# Available records:

--- --- ---

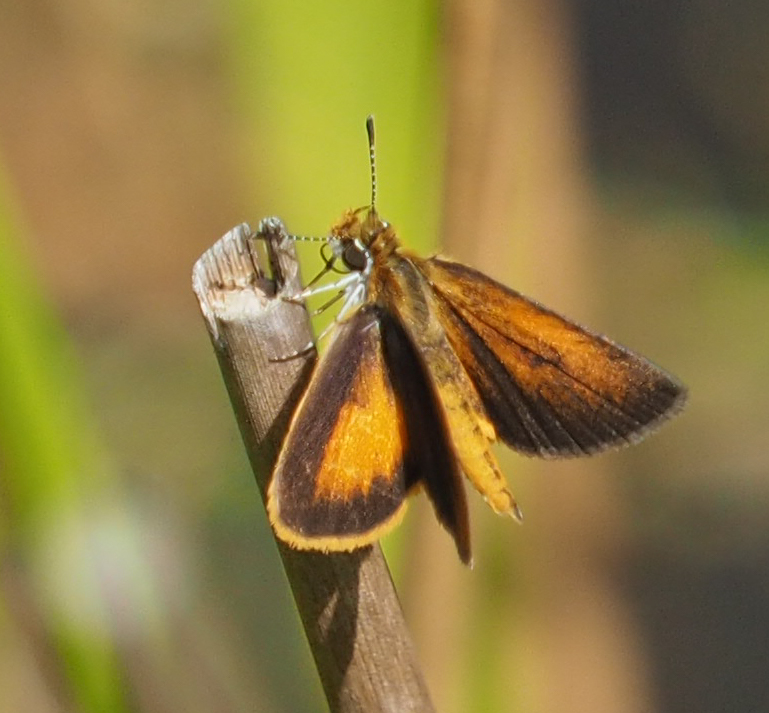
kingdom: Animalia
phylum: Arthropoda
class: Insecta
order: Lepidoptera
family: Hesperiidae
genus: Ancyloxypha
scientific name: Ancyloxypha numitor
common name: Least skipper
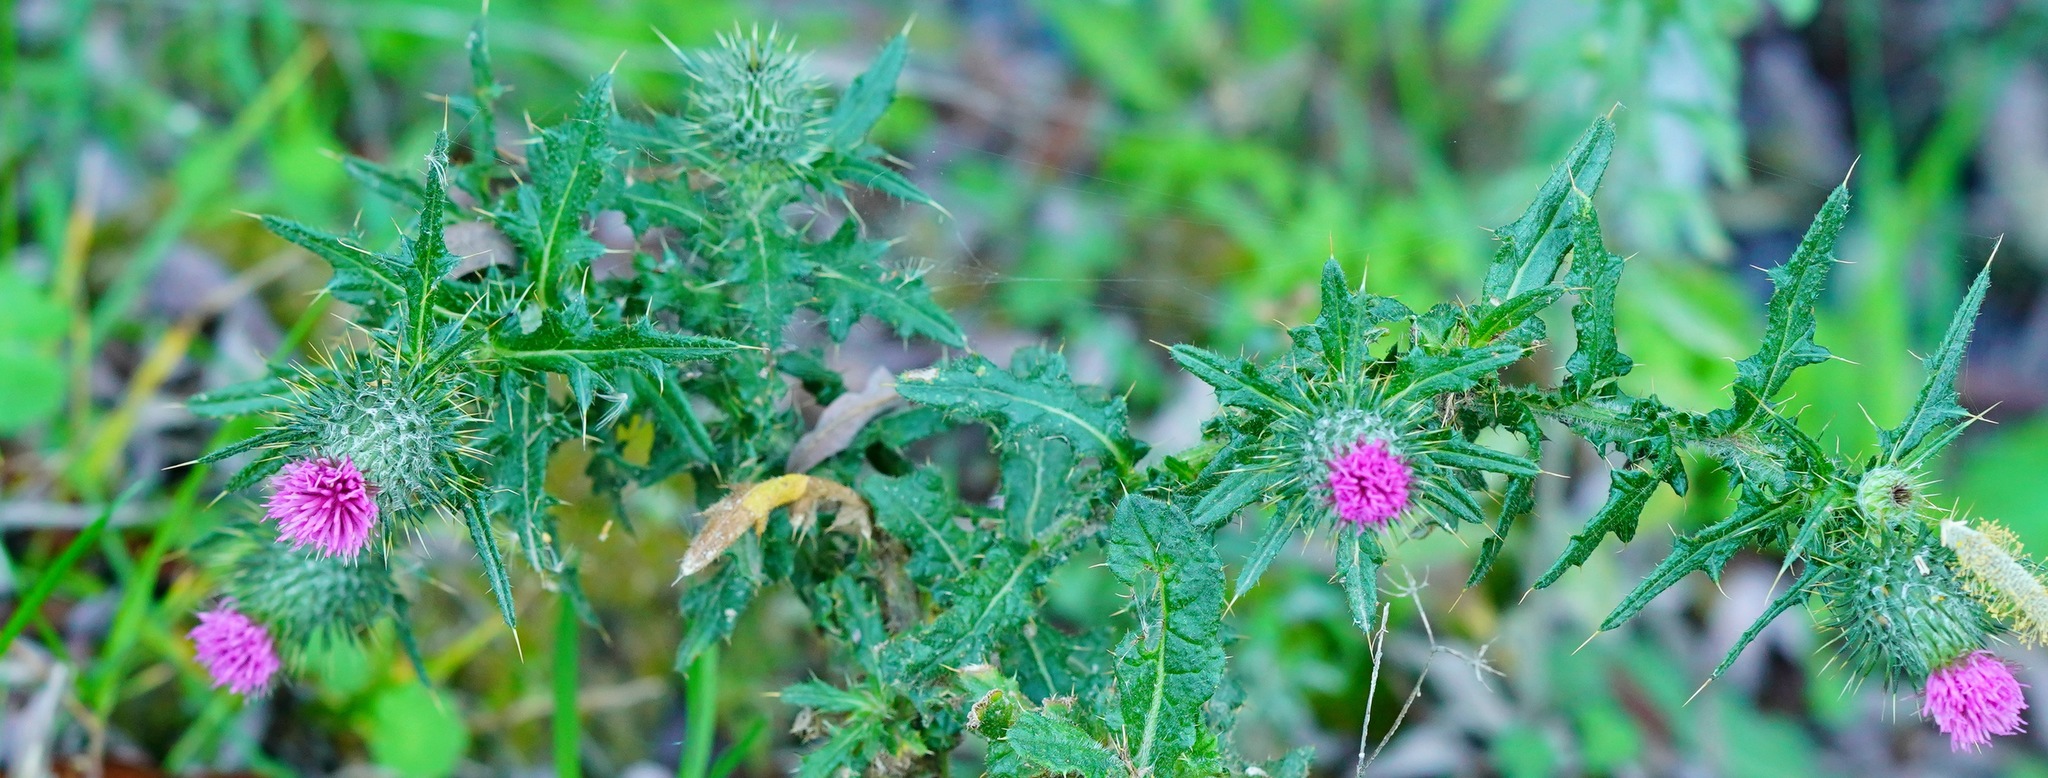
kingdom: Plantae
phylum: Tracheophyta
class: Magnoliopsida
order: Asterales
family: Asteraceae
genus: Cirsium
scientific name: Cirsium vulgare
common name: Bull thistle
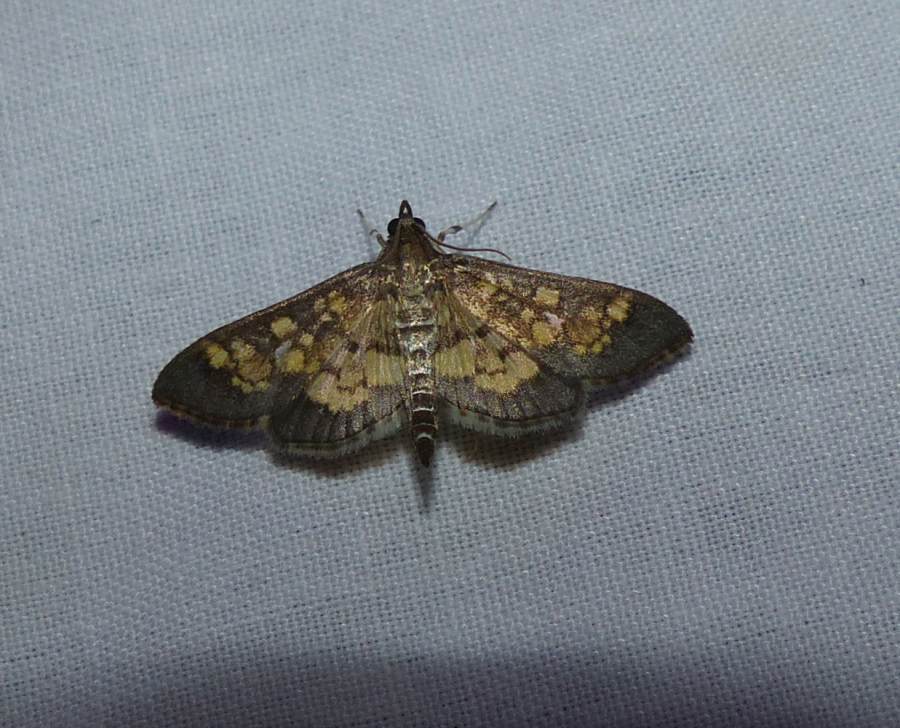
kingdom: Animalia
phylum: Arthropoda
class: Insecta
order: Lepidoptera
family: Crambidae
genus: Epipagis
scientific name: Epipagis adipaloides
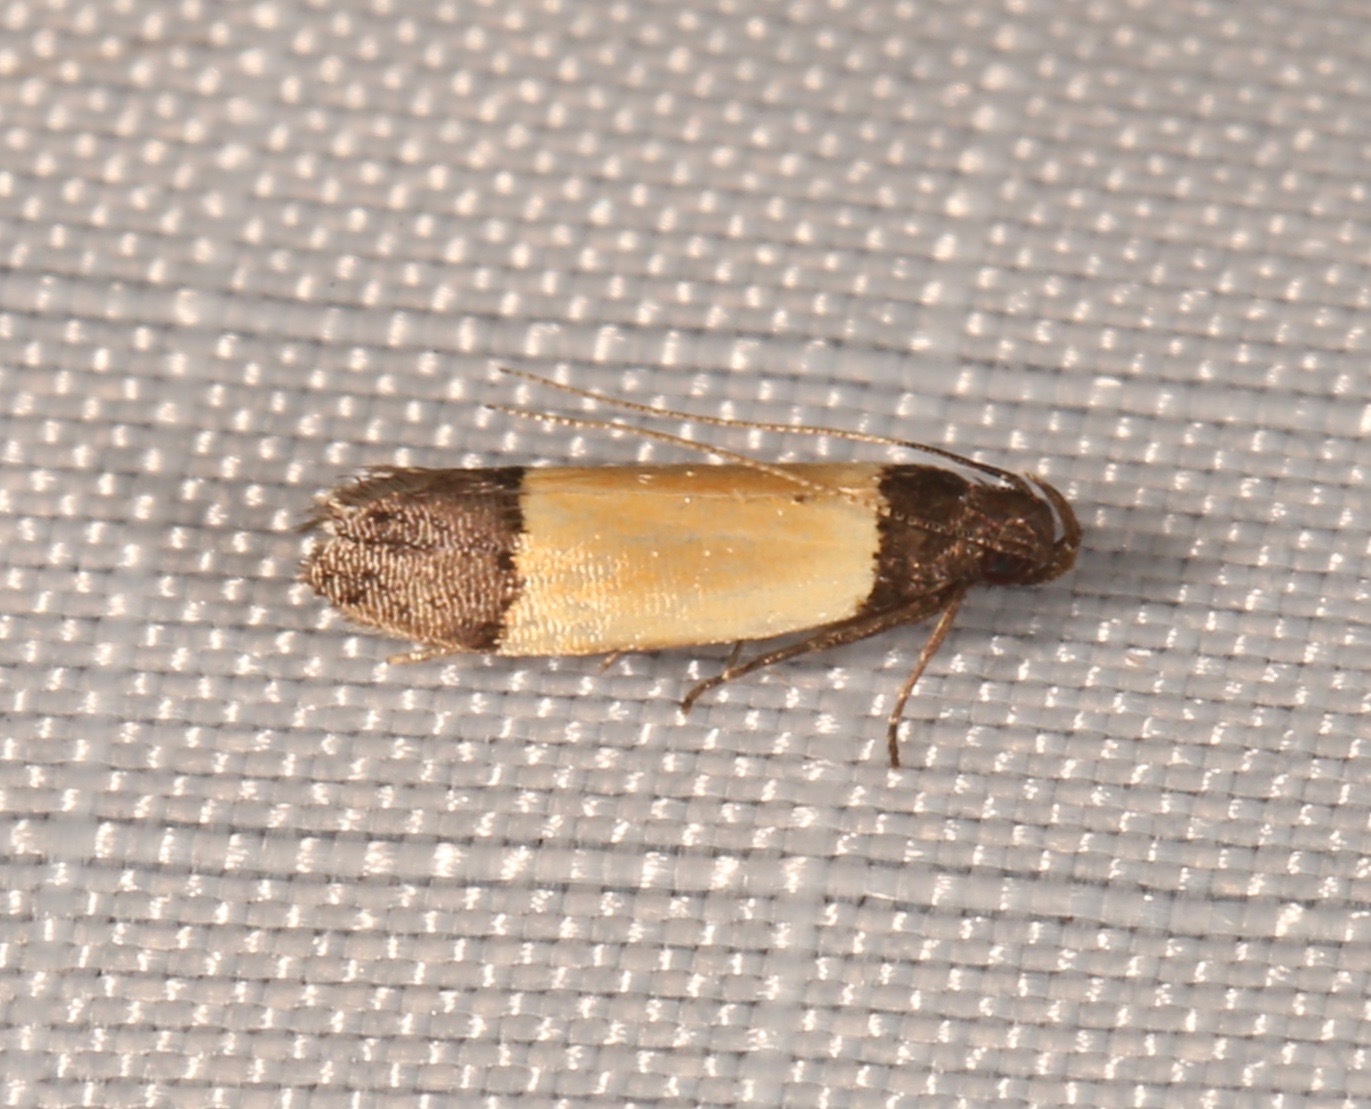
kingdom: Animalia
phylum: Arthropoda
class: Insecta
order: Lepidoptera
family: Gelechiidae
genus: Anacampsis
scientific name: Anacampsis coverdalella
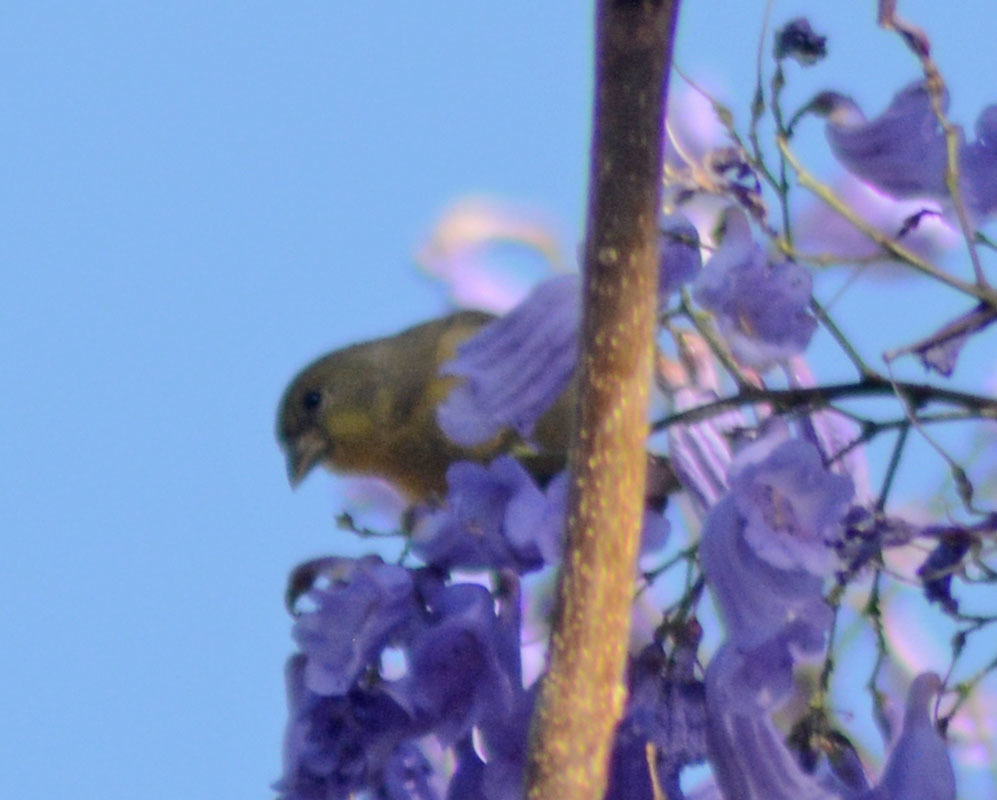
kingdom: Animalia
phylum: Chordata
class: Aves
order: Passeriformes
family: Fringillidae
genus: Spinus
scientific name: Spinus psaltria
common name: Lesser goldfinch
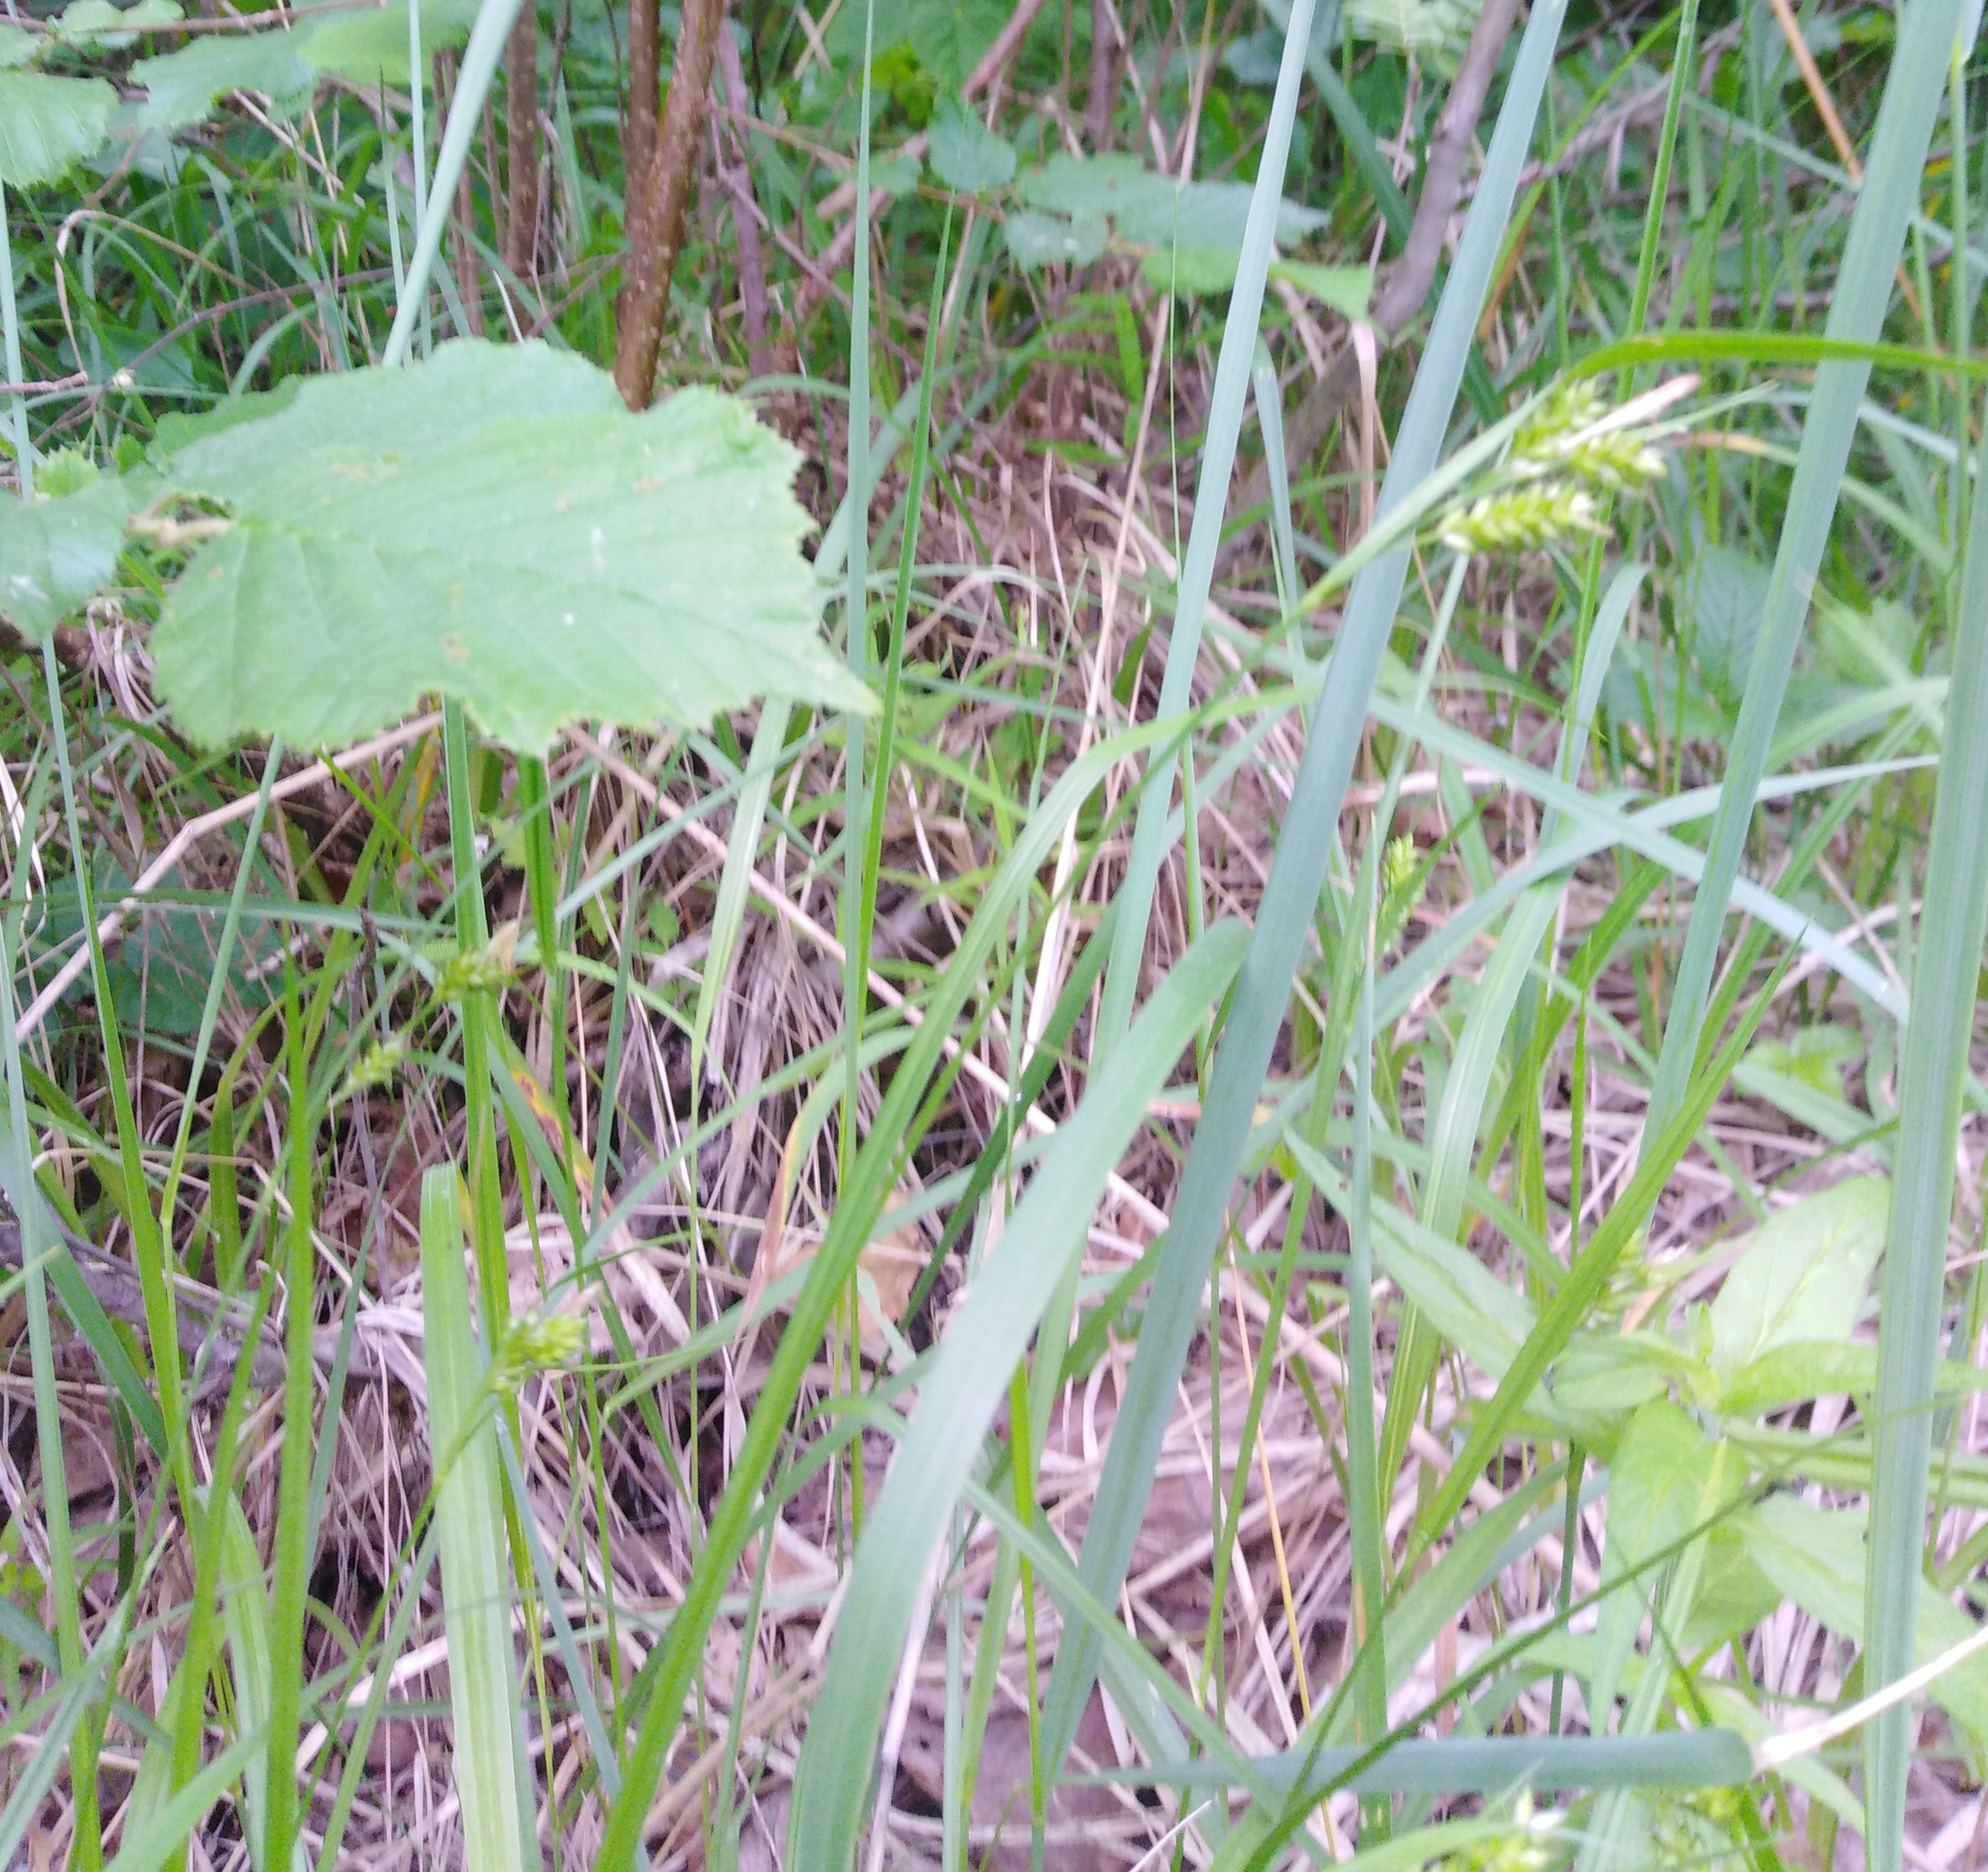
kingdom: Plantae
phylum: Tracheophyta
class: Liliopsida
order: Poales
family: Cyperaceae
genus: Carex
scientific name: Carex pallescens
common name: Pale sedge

--- --- ---

# Task requirements:
Reproduce all of the records above, changing every occurrence of "common name" to "vernacular name" and leaving everything else unchanged. Omit the pictures from your answer.

# The output:
kingdom: Animalia
phylum: Arthropoda
class: Insecta
order: Lepidoptera
family: Hesperiidae
genus: Ancyloxypha
scientific name: Ancyloxypha numitor
vernacular name: Least skipper
kingdom: Plantae
phylum: Tracheophyta
class: Magnoliopsida
order: Asterales
family: Asteraceae
genus: Cirsium
scientific name: Cirsium vulgare
vernacular name: Bull thistle
kingdom: Animalia
phylum: Arthropoda
class: Insecta
order: Lepidoptera
family: Crambidae
genus: Epipagis
scientific name: Epipagis adipaloides
kingdom: Animalia
phylum: Arthropoda
class: Insecta
order: Lepidoptera
family: Gelechiidae
genus: Anacampsis
scientific name: Anacampsis coverdalella
kingdom: Animalia
phylum: Chordata
class: Aves
order: Passeriformes
family: Fringillidae
genus: Spinus
scientific name: Spinus psaltria
vernacular name: Lesser goldfinch
kingdom: Plantae
phylum: Tracheophyta
class: Liliopsida
order: Poales
family: Cyperaceae
genus: Carex
scientific name: Carex pallescens
vernacular name: Pale sedge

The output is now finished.